**The request:**
Can you continue the abstract below on measuring voice formant parameters with pitch-synchronous analysis, picking up after its last sentence?

**Selected text:**
————————
Measuring Formant Parameters via Pitch-Synchronous Analysis with Applications to Creative Voice Synthesis
- 1. Department of Applied Physics and Applied Mathematics, Columbia University, USA
Abstract
According to the transient theory of human voice production, the time between two adjacent glottal closing instants accurately defines the pitch period, and the sound waveform in each pitch period contains full information on the timbre of the voice. Therefore, using a pitch-synchronous analysis method, all formant parameters of the voice can be measured from the voice waveforms in each pitch period, including central frequency, intensity, and bandwidth of each formant. The results are independent of input parameters and reproducible. As examples, the formant parameters of five cardinal vowels measured from voice waveforms are presented. Using formant parameters measured from voice waveforms, creative voice synthesis is presented. As an application, creative singing synthesis from a score file and formant parameters is demonstrated.
————————
**Information provided:**
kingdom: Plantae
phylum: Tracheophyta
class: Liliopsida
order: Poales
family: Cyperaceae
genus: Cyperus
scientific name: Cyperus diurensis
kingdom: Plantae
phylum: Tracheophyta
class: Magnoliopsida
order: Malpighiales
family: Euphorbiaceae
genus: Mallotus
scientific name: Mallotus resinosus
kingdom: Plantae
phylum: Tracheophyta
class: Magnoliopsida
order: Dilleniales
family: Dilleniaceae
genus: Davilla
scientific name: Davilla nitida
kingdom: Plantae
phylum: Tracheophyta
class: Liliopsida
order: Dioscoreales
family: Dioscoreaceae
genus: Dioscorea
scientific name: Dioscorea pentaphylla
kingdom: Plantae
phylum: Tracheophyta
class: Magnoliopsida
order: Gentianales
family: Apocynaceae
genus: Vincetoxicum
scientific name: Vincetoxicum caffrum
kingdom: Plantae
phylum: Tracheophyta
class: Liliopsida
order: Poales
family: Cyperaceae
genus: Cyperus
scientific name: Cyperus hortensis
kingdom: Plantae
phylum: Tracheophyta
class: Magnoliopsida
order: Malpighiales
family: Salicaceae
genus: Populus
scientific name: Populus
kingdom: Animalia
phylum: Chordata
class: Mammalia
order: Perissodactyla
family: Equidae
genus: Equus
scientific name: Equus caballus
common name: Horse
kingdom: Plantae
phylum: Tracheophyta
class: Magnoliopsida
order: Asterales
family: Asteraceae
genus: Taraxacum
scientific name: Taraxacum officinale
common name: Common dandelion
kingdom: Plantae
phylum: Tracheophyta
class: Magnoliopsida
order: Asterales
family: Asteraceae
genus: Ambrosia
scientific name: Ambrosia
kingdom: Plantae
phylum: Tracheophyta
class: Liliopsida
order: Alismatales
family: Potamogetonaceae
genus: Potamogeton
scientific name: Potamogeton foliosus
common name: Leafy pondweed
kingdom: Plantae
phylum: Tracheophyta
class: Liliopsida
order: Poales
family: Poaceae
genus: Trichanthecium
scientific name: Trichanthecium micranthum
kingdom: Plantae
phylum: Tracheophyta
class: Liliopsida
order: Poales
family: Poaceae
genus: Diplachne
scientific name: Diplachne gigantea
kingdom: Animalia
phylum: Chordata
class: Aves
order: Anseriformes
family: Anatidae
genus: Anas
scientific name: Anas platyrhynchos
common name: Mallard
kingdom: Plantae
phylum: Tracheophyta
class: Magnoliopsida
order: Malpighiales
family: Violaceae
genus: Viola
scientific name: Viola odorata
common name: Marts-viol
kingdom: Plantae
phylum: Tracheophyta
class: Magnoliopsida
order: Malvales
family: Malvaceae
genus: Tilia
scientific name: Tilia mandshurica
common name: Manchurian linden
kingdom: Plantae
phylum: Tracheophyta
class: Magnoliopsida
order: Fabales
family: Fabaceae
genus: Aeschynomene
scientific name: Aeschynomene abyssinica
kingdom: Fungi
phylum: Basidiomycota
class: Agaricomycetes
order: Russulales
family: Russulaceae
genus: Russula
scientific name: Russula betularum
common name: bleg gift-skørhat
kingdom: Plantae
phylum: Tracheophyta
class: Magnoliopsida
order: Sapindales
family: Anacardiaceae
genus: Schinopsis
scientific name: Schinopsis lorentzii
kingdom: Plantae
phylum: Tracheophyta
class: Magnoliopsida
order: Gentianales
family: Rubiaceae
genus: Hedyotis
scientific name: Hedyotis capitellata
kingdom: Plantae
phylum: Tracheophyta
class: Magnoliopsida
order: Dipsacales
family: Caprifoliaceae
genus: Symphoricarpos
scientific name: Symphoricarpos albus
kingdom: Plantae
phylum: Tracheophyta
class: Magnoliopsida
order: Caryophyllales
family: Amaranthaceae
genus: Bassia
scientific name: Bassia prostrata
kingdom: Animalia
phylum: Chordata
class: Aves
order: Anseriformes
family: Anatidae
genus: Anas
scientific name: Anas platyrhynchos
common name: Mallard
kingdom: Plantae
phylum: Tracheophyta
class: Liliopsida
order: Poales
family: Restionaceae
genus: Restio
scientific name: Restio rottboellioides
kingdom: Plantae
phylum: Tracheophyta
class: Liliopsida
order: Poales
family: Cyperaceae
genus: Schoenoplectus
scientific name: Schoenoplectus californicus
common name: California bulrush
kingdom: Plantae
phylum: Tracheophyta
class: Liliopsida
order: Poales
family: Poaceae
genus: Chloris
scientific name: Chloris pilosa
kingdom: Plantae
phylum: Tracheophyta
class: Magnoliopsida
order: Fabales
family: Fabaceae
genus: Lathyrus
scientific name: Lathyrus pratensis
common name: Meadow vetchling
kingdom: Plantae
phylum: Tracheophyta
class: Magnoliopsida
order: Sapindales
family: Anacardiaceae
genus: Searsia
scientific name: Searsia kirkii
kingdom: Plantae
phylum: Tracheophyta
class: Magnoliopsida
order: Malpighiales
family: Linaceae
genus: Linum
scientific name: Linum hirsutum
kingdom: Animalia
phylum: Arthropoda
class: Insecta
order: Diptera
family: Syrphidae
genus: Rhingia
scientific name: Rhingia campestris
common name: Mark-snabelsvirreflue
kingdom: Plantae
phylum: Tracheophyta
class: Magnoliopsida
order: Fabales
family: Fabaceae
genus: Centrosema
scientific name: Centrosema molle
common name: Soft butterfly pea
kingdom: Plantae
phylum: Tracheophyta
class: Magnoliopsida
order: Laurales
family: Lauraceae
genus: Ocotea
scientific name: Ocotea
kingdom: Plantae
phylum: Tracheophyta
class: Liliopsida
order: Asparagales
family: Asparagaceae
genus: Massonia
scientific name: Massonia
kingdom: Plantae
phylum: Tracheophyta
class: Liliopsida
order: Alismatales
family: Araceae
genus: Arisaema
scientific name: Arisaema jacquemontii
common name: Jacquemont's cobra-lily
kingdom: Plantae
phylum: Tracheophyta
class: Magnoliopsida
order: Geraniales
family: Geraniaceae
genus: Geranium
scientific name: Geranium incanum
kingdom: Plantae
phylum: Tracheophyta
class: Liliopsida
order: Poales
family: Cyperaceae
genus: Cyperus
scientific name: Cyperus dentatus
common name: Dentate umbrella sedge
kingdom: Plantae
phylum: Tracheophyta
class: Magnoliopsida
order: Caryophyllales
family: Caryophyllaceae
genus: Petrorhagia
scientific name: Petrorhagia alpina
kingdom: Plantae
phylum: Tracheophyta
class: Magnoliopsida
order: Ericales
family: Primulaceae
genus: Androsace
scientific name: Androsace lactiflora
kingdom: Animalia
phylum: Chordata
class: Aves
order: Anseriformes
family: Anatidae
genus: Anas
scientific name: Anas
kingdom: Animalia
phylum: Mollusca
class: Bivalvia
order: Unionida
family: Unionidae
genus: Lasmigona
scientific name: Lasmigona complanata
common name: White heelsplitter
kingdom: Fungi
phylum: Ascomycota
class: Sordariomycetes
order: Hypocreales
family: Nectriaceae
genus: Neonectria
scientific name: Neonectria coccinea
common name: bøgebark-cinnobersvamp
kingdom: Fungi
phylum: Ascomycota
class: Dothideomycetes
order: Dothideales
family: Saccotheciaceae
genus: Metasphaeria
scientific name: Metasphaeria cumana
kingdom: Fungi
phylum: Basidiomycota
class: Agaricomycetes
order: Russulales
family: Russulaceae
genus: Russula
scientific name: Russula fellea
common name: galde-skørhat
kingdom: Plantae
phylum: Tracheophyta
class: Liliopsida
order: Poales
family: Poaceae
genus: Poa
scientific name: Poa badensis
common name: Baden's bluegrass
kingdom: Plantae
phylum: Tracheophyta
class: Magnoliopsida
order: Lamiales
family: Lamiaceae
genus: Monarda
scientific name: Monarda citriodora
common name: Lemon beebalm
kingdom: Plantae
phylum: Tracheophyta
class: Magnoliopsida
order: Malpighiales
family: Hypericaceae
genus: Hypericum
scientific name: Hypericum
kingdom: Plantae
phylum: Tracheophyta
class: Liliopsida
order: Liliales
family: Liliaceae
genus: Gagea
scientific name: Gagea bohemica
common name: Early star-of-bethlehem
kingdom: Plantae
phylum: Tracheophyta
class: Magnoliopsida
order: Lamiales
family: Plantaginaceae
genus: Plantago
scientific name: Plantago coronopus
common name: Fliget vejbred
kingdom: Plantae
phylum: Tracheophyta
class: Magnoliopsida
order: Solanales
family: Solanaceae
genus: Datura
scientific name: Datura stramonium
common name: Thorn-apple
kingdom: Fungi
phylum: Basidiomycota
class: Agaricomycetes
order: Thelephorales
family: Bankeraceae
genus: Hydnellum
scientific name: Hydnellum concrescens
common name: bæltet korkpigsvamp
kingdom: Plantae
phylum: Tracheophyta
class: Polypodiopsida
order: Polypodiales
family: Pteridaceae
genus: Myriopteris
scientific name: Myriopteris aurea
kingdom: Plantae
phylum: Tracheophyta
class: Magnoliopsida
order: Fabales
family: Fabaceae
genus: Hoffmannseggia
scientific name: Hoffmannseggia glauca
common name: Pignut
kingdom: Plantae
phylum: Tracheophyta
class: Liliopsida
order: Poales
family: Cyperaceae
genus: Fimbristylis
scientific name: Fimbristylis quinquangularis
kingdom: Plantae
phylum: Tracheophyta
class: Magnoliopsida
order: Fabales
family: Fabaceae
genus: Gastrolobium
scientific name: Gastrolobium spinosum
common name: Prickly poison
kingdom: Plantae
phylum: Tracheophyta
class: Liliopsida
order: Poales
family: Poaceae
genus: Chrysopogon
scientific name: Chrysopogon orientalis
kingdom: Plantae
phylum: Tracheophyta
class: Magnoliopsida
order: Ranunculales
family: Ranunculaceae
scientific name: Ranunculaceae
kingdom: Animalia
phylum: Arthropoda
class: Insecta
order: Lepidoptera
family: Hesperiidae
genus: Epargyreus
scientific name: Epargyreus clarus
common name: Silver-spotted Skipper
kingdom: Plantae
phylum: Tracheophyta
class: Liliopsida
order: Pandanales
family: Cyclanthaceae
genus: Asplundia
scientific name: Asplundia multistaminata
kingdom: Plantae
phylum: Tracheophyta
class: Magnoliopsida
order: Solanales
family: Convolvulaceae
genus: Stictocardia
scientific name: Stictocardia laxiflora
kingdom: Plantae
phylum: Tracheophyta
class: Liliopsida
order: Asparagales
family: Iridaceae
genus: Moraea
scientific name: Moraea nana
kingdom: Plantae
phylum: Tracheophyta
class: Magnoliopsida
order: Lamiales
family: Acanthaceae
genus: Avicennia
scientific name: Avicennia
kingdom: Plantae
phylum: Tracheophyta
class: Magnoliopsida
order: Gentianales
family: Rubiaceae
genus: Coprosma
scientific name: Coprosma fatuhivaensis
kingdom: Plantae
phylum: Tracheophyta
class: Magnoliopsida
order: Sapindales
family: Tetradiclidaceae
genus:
————————
**Answer to the exercise:**
Keywords
• Human voice
• Sound waveform
• Formants
• Voice synthesis
Citation
Chen CJ (2025) Measuring Formant Parameters via Pitch-Synchronous Analysis with Applications to Creative Voice Synthesis. Ann Otolaryngol Rhinol 12(2): 1358.
ABBREVIATIONS
EGG: Electroglottograph; PCM: Pulse-Code Modulation; LPC: Linear Predictive Coefficients; FFT: Fast Fourier Transform, GCI: Glottal Closing Instant, AI: Artificial Intelligence.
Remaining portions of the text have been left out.